Written request: Copy every line of the material below word for word, leaving out the pictures.

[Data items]
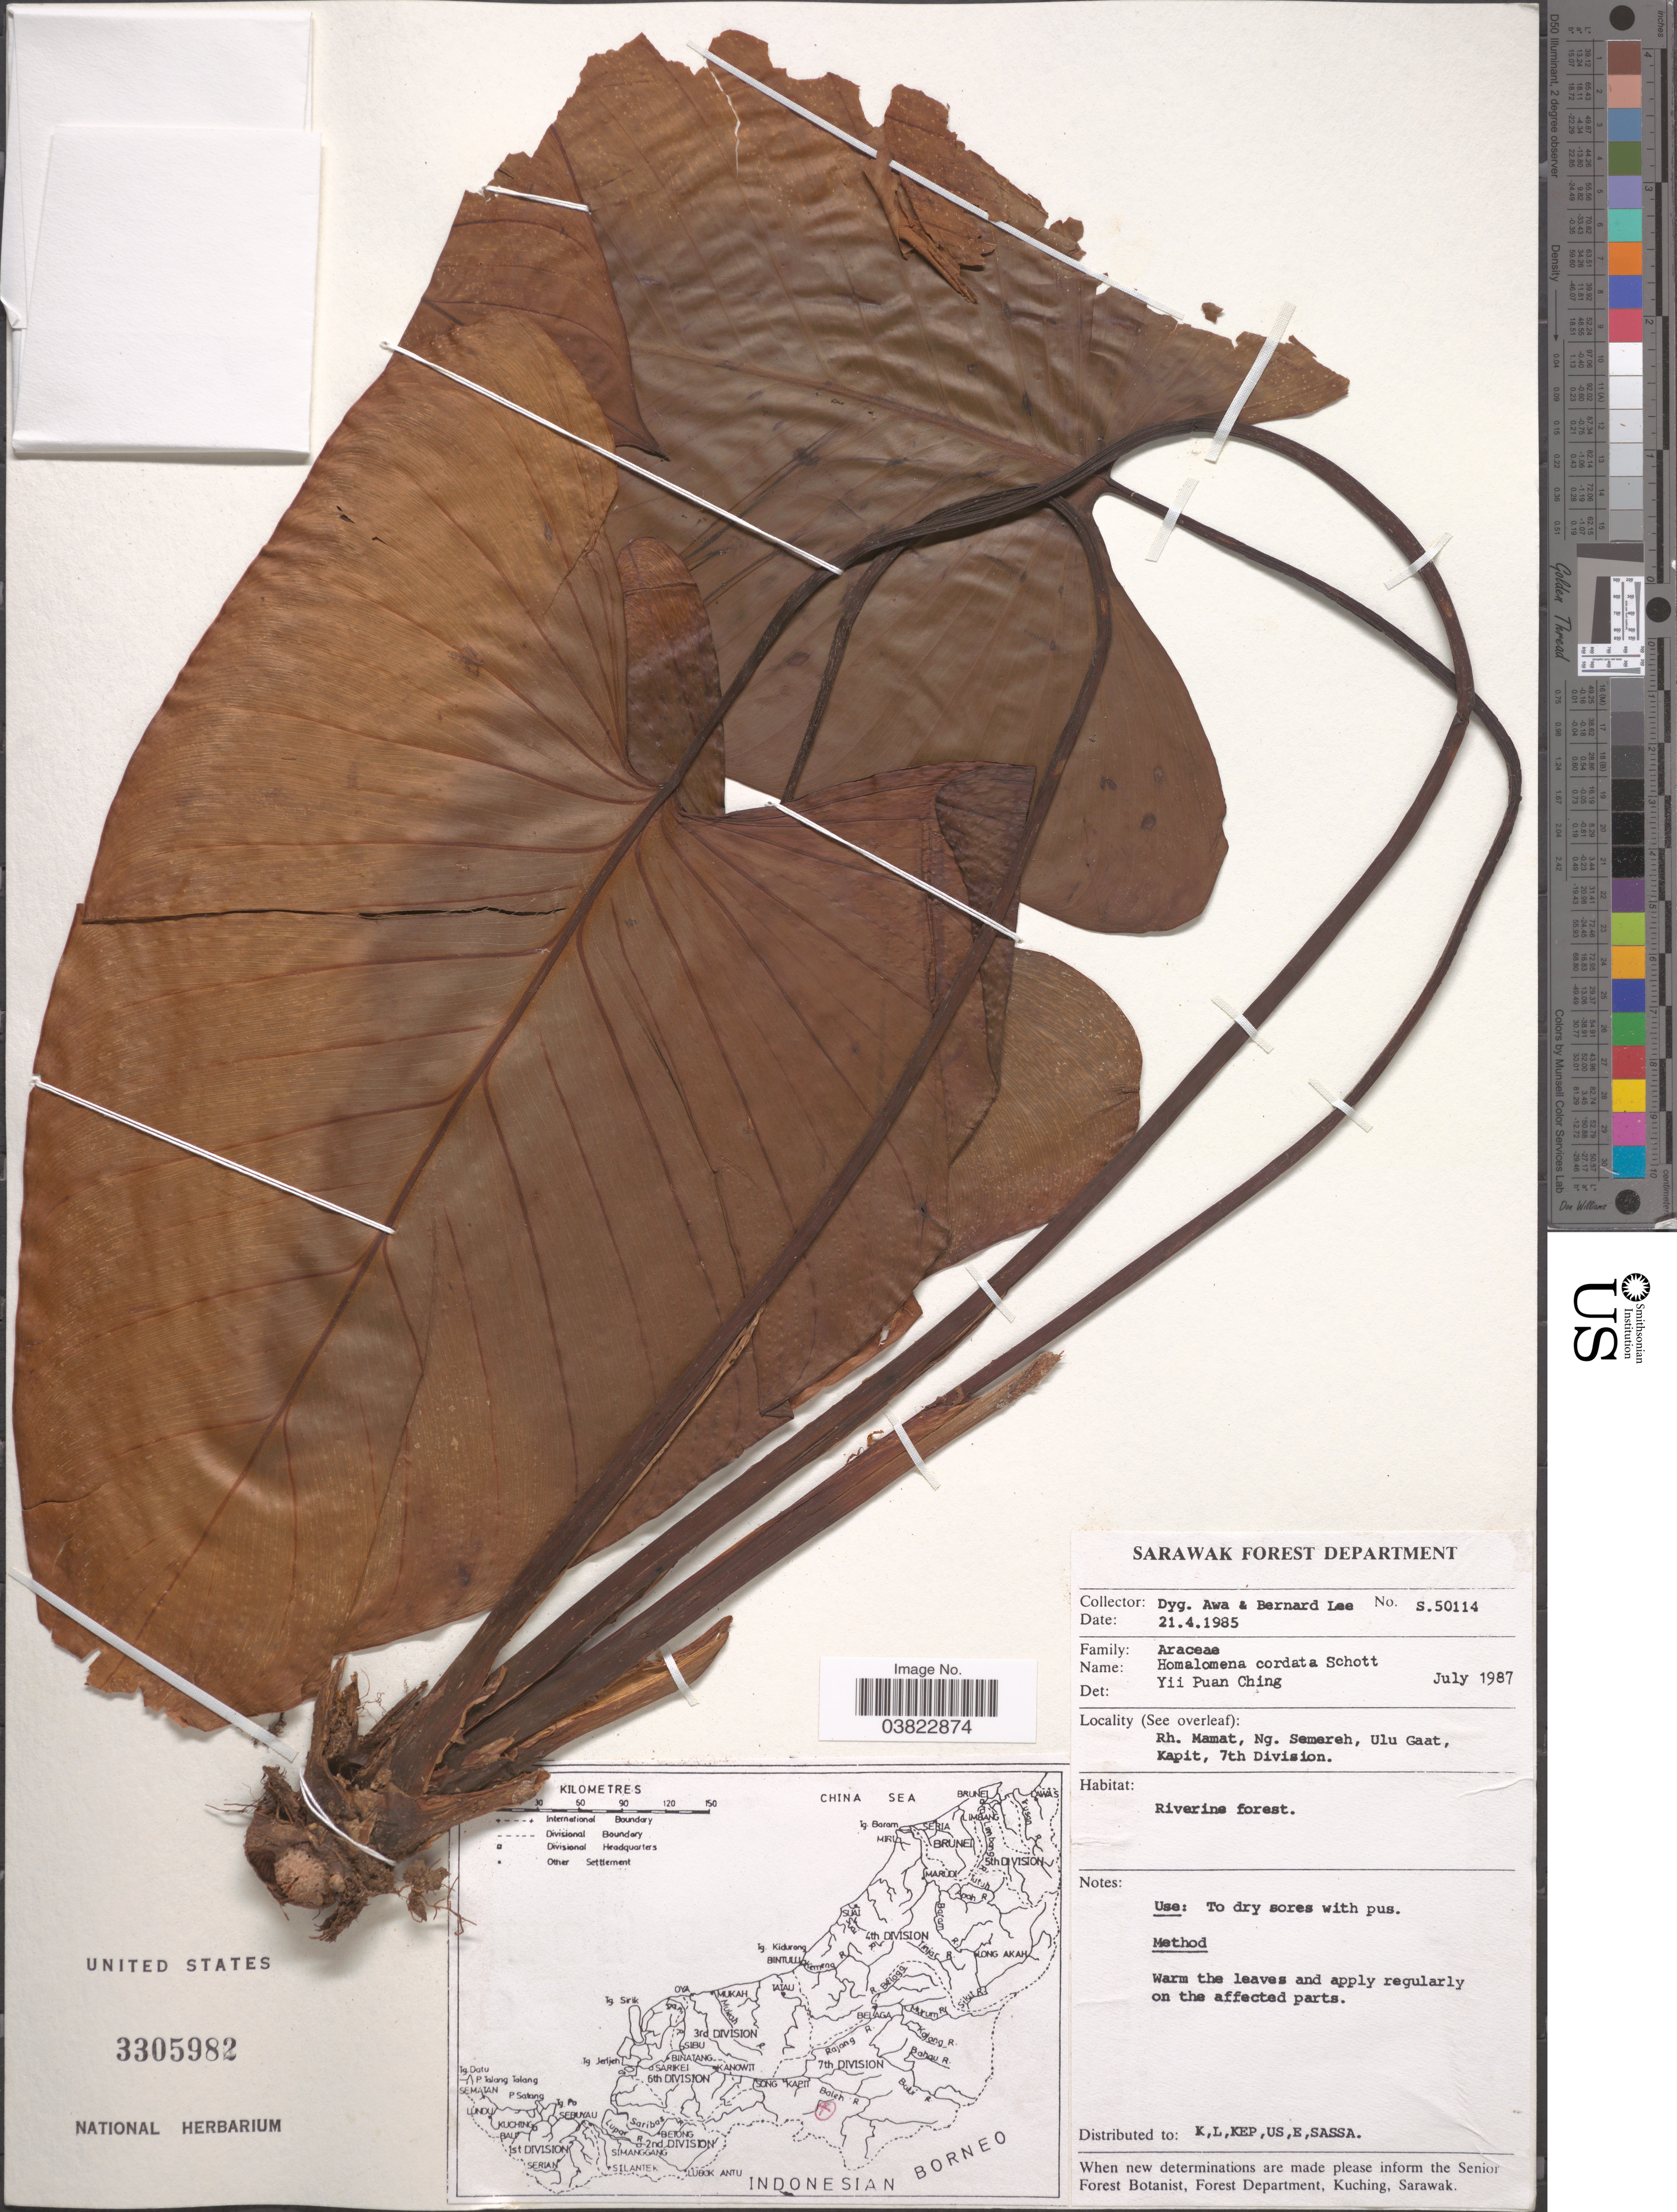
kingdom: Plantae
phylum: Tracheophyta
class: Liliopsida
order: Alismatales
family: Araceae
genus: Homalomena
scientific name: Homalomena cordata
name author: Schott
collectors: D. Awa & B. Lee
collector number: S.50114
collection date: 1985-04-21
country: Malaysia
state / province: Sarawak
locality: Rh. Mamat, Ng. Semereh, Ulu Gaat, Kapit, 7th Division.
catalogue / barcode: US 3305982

Answer to this problem:
kingdom: Plantae
phylum: Tracheophyta
class: Liliopsida
order: Alismatales
family: Araceae
genus: Homalomena
scientific name: Homalomena cordata
name author: Schott
collectors: D. Awa & B. Lee
collector number: S.50114
collection date: 1985-04-21
country: Malaysia
state / province: Sarawak
locality: Rh. Mamat, Ng. Semereh, Ulu Gaat, Kapit, 7th Division.
catalogue / barcode: US 3305982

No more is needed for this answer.